Work Text:
Riley's comfortable in the kitchen, but then he was always in there with his Nana. First it was because he wanted to be the one to get the warm cookies from the oven or a spoonful of ice cream from the maker, still soft and not quite frozen. Later he just liked to help her out, see her smile at him and tell him what a good boy he was. By the time he was fifteen, Riley just got caught up in the stories that went with the things she was making. And like anybody with an appreciative audience, his Nana would tell him how she learned to make the pot roast or the spaghetti sauce, and told him the secret to her spinache souffle was fresh nutmeg in the mix.
Tonight he's making cornbread in the pan he remembers from her kitchen.
The pan arrived in the mail a few days ago in a box filled with wadded newspapers and a padded envelope. The letter was written in Nana's scrawling handwriting, addressed to her Riley-boy, and he had to lock himself in the bathroom so Xander wouldn't get all worked up at seeing him cry over the whole thing. It wasn't too bad until he found the pack of papers and notecards tied up with kitchen string and realized she'd sent him her recipes. Each one had a little note on the back or at the bottom, but they were all the stories she used to tell him condensed down into a line or two.
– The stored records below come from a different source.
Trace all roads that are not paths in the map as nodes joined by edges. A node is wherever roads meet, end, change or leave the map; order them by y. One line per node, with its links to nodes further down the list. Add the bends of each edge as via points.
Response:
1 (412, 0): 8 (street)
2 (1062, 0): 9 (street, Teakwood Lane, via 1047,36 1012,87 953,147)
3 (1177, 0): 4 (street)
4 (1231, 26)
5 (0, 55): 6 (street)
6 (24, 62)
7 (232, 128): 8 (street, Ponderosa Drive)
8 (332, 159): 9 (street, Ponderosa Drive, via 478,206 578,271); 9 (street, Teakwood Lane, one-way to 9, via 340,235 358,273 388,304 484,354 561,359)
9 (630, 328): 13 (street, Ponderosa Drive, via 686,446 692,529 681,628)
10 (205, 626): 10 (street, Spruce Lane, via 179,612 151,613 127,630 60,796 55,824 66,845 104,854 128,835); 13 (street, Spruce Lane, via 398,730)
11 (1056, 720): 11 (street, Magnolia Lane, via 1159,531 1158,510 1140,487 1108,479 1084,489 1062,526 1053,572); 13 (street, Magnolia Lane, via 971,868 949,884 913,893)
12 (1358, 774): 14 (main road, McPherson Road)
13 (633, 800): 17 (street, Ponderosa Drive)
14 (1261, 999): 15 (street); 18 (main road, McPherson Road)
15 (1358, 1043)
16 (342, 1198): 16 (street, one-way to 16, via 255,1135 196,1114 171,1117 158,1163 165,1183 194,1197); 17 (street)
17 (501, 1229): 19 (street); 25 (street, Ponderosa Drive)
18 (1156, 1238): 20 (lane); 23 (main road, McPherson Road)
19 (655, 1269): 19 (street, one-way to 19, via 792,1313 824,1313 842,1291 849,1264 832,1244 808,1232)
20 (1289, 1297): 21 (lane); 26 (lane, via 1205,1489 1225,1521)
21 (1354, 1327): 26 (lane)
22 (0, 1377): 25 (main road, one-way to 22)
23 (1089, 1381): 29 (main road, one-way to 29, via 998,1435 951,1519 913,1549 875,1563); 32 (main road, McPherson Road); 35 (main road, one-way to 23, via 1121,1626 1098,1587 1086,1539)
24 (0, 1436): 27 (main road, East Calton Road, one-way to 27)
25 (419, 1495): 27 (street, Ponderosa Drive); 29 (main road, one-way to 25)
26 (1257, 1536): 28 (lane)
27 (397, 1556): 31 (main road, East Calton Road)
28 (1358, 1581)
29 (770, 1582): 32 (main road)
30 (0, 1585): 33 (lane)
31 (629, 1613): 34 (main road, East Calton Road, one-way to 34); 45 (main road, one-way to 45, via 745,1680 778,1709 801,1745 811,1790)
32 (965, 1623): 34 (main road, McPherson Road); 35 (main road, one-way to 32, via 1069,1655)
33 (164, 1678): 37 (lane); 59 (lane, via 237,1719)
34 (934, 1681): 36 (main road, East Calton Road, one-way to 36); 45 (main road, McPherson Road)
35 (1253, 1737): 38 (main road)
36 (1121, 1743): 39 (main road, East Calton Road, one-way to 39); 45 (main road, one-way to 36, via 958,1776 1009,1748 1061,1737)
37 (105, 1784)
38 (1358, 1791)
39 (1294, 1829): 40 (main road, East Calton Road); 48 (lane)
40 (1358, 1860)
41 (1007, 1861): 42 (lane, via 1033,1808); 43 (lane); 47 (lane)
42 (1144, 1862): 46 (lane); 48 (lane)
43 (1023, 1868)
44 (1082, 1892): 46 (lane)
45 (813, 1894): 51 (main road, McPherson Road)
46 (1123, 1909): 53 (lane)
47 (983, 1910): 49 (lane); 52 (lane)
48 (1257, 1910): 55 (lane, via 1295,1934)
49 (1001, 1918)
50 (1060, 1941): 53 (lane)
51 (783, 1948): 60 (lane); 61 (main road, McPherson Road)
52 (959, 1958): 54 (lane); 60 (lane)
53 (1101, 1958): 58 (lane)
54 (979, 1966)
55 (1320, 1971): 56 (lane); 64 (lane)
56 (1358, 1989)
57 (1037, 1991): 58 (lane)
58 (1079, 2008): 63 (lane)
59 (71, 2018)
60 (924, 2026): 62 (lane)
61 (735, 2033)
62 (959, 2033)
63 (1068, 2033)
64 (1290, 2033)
He shuffled through every single one of them and his life came flickering back at him in snapshots of memories.
Her recipe cards are guidelines instead of measurements, but it doesn't matter. He's seen her make it all so many times, stood there and stirred or whisked or flipped things over when she said to. He doesn't need numbers to know "a little bit of the grease" translates to just so much bacon cooked up in that cast iron skillet. He doesn't need to know how much corn meal or how much buttermilk; it all comes together fine in the bowl. As he mixes, Riley hears Nana in his head telling him about the time Pop tried to make cornbread himself and burned it all up, or the first time she served it to her mother in law and got the woman to admit it was as good as her own.
Xander wanders in, cautious but drawn by the smell. Since the package arrived, Riley's been quiet and Xander's been fretting about it. Best he could seem to do to make things better was keep the bed warm and spoon up in the middle of the night, and not say anything at all. He gets that the grief is more than just Riley's grandmother passing away, but he doesn't know how to explain that he gets it. So he walks on eggshells and tries not to let that get in the way of things either.
"So... Betty Crocker's finally possessed you and you're going to bake me an irresistibly evil cake?" Xander asks as he looks at the bowls on the counter and in the sink. "Brilliant plan, by the way. No man can resist cake. Not even evil cake."
Riley grins despite himself. It's the first smile he's had in days, and even with the regret he feels that his Nana never met Xander, never got to see who it was who made her Riley-boy feel as completely loved as he did with her, he can't let that continue to keep hold. Nana would have hated to see him that way. And he knows she would have loved Xander, would have understood that sometimes the best things don't come from following some exactly written recipe. Some things are just better when you improvise.